Dataset extract:

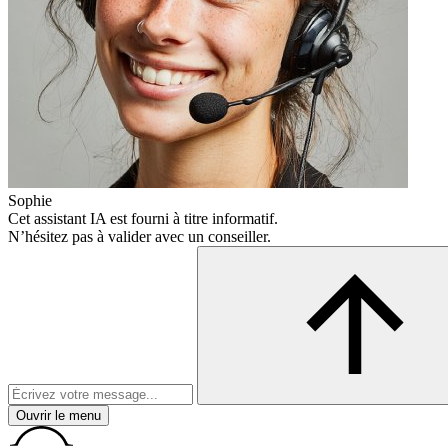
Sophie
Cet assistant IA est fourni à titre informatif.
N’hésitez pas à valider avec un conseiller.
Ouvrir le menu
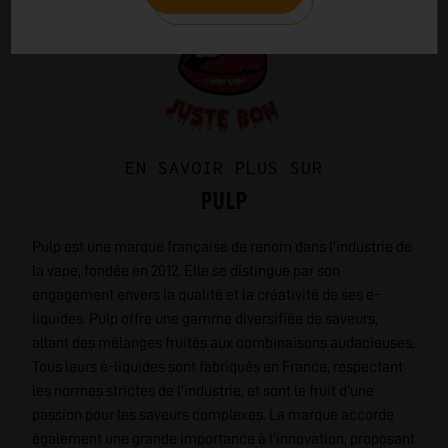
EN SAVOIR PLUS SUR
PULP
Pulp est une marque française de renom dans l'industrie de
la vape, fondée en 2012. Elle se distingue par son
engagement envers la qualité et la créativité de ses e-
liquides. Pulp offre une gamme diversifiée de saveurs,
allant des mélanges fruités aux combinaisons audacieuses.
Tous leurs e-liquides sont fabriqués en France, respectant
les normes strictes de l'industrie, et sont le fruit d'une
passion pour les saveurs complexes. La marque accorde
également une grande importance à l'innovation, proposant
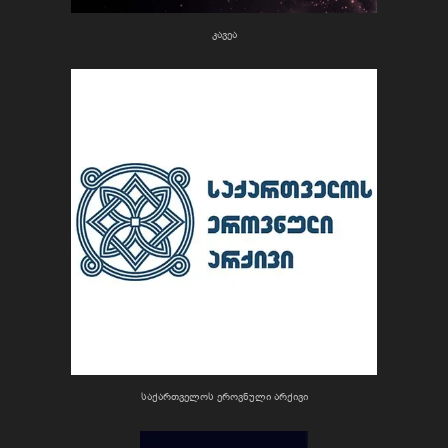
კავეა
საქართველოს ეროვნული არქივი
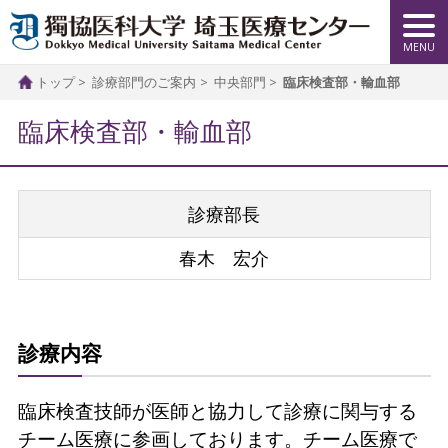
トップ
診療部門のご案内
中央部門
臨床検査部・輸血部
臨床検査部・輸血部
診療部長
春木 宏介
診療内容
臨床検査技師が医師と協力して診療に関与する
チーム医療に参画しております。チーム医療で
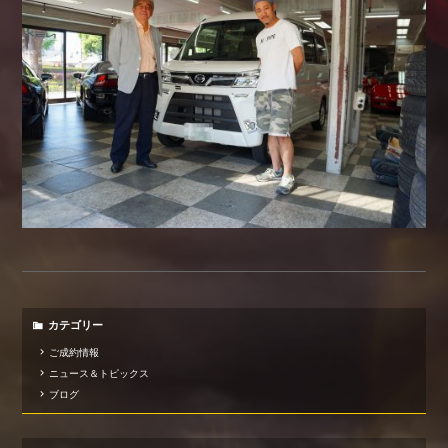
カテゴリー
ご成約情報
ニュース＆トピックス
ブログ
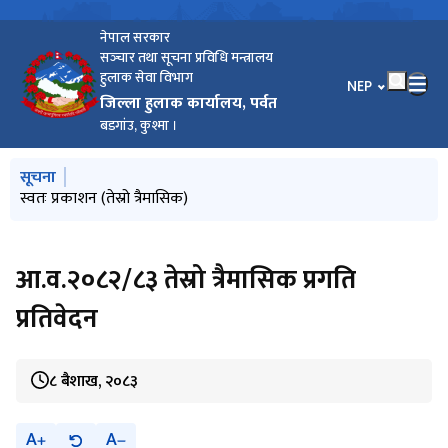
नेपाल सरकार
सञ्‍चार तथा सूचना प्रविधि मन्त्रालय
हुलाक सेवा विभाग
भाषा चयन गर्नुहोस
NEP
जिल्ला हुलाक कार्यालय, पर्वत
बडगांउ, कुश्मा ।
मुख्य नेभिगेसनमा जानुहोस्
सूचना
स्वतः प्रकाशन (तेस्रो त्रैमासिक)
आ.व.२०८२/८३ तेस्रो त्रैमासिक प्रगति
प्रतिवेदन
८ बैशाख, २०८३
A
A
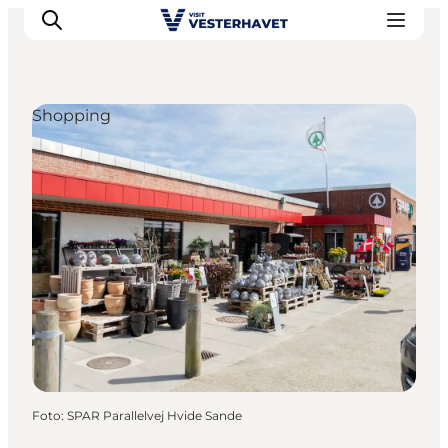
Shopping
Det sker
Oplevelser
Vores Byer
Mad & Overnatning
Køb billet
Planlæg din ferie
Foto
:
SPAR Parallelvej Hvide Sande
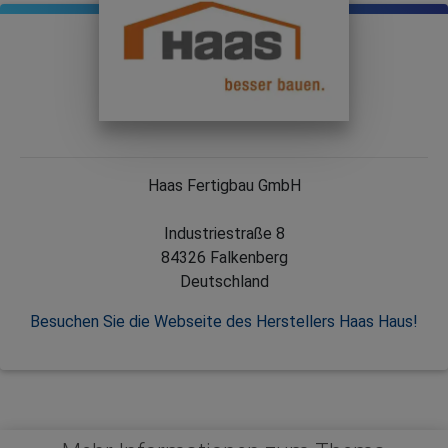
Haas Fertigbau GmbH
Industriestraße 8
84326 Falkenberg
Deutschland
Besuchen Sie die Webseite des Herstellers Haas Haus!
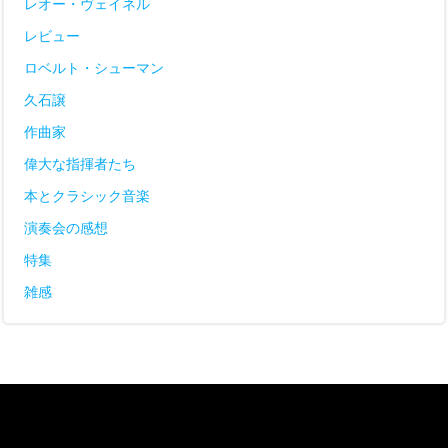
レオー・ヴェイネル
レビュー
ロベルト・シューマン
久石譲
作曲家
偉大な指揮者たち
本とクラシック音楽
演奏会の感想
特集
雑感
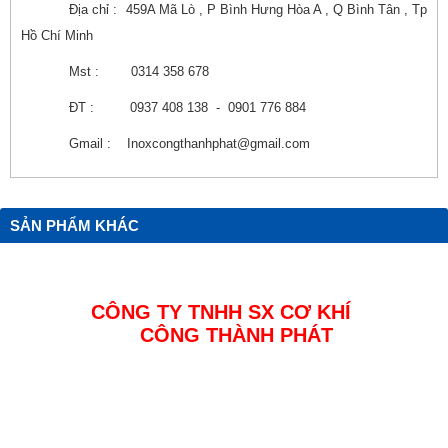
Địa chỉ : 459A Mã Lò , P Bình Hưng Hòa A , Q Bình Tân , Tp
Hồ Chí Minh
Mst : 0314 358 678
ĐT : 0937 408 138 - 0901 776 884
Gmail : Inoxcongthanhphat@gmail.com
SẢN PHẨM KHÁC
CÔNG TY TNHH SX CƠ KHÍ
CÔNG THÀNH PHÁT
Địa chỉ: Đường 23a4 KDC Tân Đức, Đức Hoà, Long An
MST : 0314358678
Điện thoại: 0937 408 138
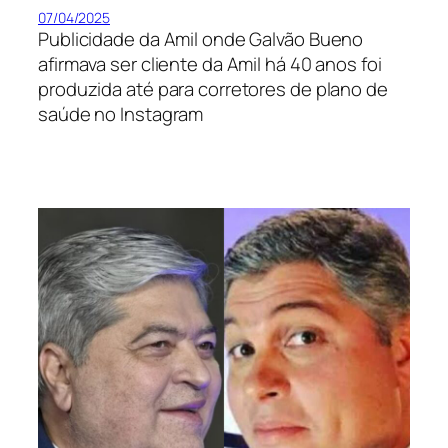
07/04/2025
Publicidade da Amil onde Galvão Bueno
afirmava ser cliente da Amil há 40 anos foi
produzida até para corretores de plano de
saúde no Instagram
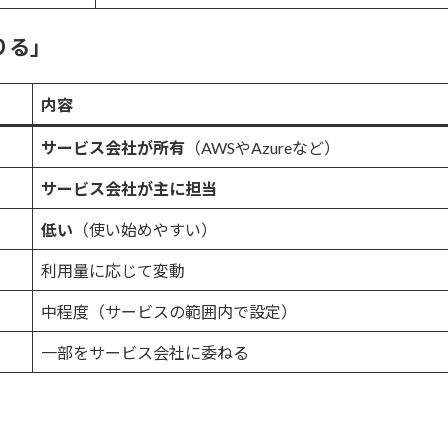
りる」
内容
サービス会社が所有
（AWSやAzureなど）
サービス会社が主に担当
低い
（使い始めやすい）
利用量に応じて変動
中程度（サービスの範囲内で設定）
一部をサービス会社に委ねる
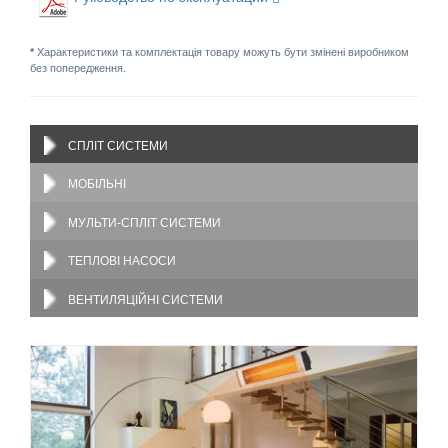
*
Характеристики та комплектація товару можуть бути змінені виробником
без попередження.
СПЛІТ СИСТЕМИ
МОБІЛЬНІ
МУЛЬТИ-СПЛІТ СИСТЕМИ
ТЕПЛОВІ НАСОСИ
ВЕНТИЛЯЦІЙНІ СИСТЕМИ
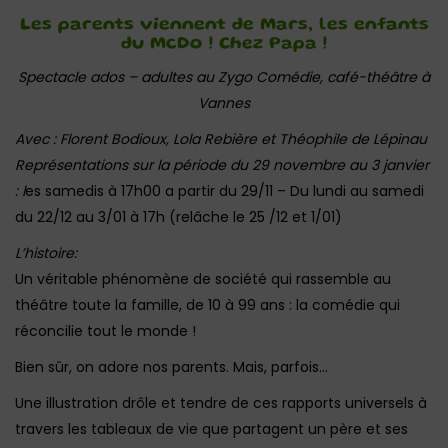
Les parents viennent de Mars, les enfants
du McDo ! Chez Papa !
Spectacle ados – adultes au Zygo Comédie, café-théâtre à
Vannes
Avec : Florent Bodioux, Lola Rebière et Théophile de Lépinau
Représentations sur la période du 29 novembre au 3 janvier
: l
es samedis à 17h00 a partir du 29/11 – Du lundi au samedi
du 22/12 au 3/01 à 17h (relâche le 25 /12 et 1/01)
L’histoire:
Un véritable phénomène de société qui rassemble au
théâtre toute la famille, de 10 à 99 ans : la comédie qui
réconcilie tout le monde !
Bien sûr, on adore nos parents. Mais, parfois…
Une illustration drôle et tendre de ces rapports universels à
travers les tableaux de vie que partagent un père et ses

Exercise:
Copy each line of the data that includes the word "saveurs".

Exercise result:
liquides. Pulp offre une gamme diversifiée de saveurs,
passion pour les saveurs complexes. La marque accorde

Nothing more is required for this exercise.